Wednesday, 1 May 2013

Germania






The city belongs to hooded crows; they squabble and bicker in their small murders on the pavements and roadsides, light on the walls and ledges of the buildings, then at dusk roost in the branches of the lime trees in Unter den Linden. They’re sinister and comical at the same time, a schizophrenic avatar for a schizophrenic city.
And now the streets are deserted, apart from the ever-present ghosts. We look up at one of the windows of the Adlon Hotel, and see Michael Jackson, pale-skinned and pert-nosed, standing on the balcony, dangling his baby over the edge;
and further down the street, we bump into Diane Mitford and Oswald Mosley, walking arm-in-arm towards Goebbels’ bunker, where they are about to be married in the presence of the great man himself, and with the Fuhrer’s blessing.

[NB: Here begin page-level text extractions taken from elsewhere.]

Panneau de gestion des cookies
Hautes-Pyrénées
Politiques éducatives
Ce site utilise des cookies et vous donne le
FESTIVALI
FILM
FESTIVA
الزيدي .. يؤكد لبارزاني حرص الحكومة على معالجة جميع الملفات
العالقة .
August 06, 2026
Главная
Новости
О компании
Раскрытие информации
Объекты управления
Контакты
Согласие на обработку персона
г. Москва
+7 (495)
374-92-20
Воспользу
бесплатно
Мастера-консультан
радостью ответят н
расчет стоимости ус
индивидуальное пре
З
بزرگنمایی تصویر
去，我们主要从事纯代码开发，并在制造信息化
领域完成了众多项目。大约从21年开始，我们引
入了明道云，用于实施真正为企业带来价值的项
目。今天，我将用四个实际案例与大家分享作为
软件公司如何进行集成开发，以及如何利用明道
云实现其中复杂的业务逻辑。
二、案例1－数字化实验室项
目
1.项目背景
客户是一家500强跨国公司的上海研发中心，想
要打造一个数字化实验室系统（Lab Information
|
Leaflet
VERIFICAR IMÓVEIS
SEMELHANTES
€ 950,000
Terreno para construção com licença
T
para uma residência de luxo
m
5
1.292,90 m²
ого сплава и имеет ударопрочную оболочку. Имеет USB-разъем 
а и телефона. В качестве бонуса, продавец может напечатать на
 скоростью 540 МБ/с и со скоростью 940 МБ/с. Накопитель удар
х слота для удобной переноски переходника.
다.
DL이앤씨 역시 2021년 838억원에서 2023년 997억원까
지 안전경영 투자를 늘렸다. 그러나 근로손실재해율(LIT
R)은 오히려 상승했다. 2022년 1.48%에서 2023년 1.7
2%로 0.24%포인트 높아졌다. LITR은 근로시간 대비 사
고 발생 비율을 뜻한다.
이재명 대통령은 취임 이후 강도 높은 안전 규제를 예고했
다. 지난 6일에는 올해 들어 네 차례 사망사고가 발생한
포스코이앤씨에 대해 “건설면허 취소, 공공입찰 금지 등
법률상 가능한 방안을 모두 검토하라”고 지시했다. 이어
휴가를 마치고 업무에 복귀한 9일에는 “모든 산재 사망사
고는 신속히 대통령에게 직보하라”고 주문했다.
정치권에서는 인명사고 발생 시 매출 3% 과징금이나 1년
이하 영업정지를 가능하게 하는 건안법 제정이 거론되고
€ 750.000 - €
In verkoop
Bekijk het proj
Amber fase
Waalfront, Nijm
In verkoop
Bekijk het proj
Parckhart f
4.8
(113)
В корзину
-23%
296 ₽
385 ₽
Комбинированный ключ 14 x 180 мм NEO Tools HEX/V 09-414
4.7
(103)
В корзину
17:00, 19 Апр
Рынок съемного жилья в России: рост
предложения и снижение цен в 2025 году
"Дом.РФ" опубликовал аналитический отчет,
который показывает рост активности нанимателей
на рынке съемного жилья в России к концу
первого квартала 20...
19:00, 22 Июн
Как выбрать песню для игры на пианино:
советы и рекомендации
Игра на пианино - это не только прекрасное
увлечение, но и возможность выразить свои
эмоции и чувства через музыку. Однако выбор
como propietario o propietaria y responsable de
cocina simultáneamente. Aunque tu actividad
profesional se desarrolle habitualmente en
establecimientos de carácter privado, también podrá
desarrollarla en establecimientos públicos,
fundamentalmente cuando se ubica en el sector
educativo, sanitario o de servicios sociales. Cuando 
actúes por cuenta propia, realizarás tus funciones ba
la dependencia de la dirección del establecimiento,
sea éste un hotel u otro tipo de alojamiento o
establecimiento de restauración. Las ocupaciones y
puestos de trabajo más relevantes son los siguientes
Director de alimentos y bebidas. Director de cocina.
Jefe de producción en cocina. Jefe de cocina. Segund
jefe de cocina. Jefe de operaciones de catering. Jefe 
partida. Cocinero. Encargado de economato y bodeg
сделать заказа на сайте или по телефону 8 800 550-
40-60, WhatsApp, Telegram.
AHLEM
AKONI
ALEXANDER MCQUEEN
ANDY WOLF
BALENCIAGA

Meanwhile, a Russian soldier is rushing from doorway to doorway down Wilhelmstrasse, dodging a hail of bullets, and East German guards are erecting barriers of razor-wire and wood all around the western city.
And somewhere off in the distance, there is the sound of jackboots marching and glass smashing, and carried on the breeze is the smell of books burning. And as we reach the corner of the street where are staying, we try to figure out whether the glow on the horizon is the streetlights, or the searchlights, or the Chancellery on fire.